Walter Vieira on the changing trends in the sales industry



On target “The New Sales Manager — Challenges for the 21st Century”

With the retail boom the job of a salesman has undergone a change in more ways than one. We may still not have kids telling their parents they want to grow up to be a salesman, but the taboos attached to the job are fast fading. “It is still


not the first choice but they no longer hide when their relatives come to shop in the department store they are working in. There is respect for the job,” says Walter Vieira, President, Marketing Advisory Services Group and author of “The New Sales Manager — Challenges for the 21st Century”. The second edition of this well-known book by Sage has recently hit the stands.

Metamorphosis

“The companies usually promote outstanding salesmen to a sales manager. My contention is the mental and work profile of a sales manager and a salesman are different.

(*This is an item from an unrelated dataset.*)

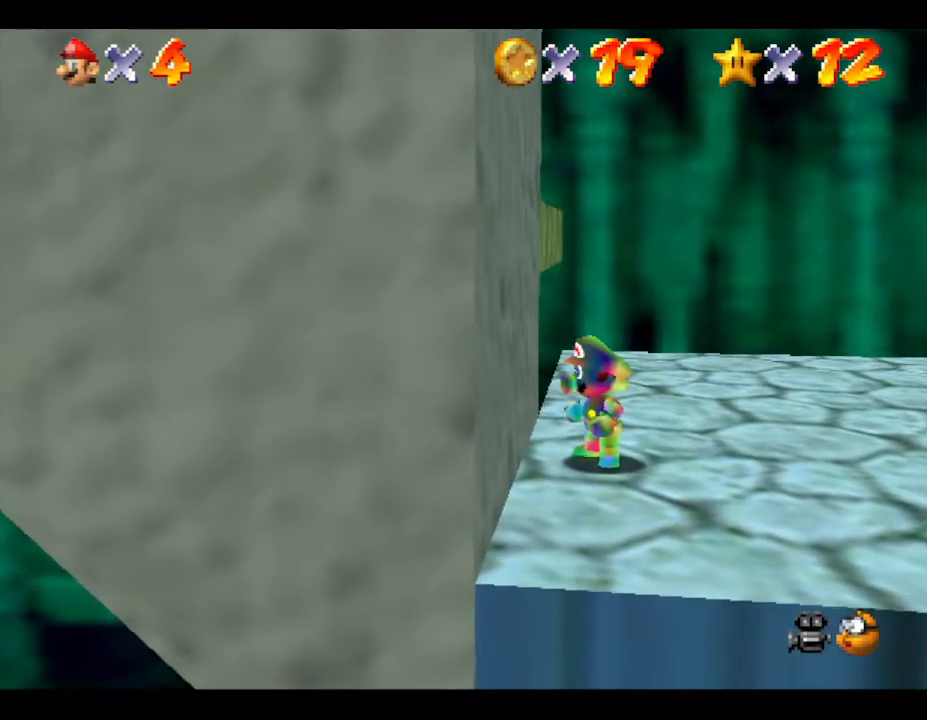
{"buttons": [], "left_stick": "right", "events": [[283, "left_stick", "right"]]}
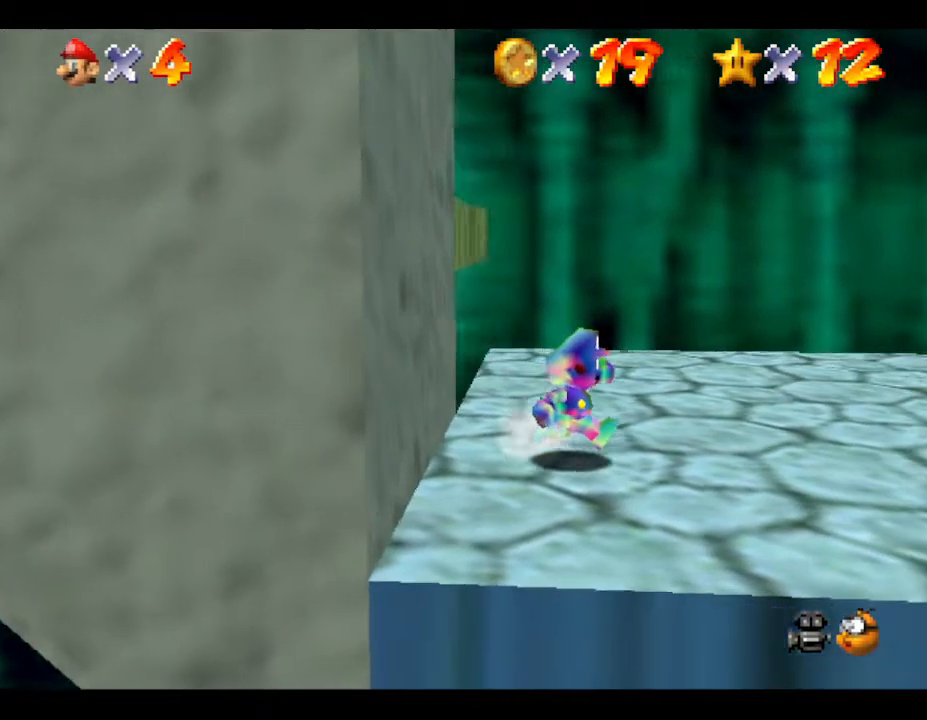
{"buttons": ["A"], "left_stick": "left", "events": [[367, "left_stick", "left"], [433, "A", "down"]]}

It is like a caterpillar and butterfly. One needs to crawl, the other wants to fly. A salesman is a loner, who wants to work alone and is highly emotional, while for the job of a sales manager, you really need a leader who can manage men rather than sales. In this way the company loses out on the crucial link with the customer. So companies should not change the work profile of an outstanding salesman but should keep on increasing his salaries and perks. The designations could also be changed, like sales consultant, hospital sales specialist, so that he and his family don’t feel left out.” This, he adds, doesn’t mean that a sales manager could do without any idea of how to deal with customers. Sales managers should be adequate salesmen, otherwise they won’t win respect.

No formula

Walter says sales training is not just formulaic, a lot has to do with empathy, which is inherent in a person. “There are two kinds of selling: creative selling and attending selling. In the first one the salesman creates the need, like the medical representatives or door-to-door selling, while in the second a customer comes with a need and the salesman fulfils it. He can create more by offering something free if the customer opts for a bigger size. So in creative selling, most of the time a customer buys something because he believes or likes the salesman. We say first you have to capture heart share, then mind share, followed by market share.”

A con?

Some believe that a salesman’s job is to con, but Walter says those days are gone when selling hair oil to a bald person was considered an achievement for a salesman. “Today such an employee is called a crook. His job is to fulfil the genuine needs and wants of a customer and has to be guided by certain ethics.”

As for the rampant march of consumerism, where a salesman can’t afford to use the goods he handles, Walter says it has to do with the nature of the job. “I also give services to top business heads. Similarly a doctor treats a millionaire.”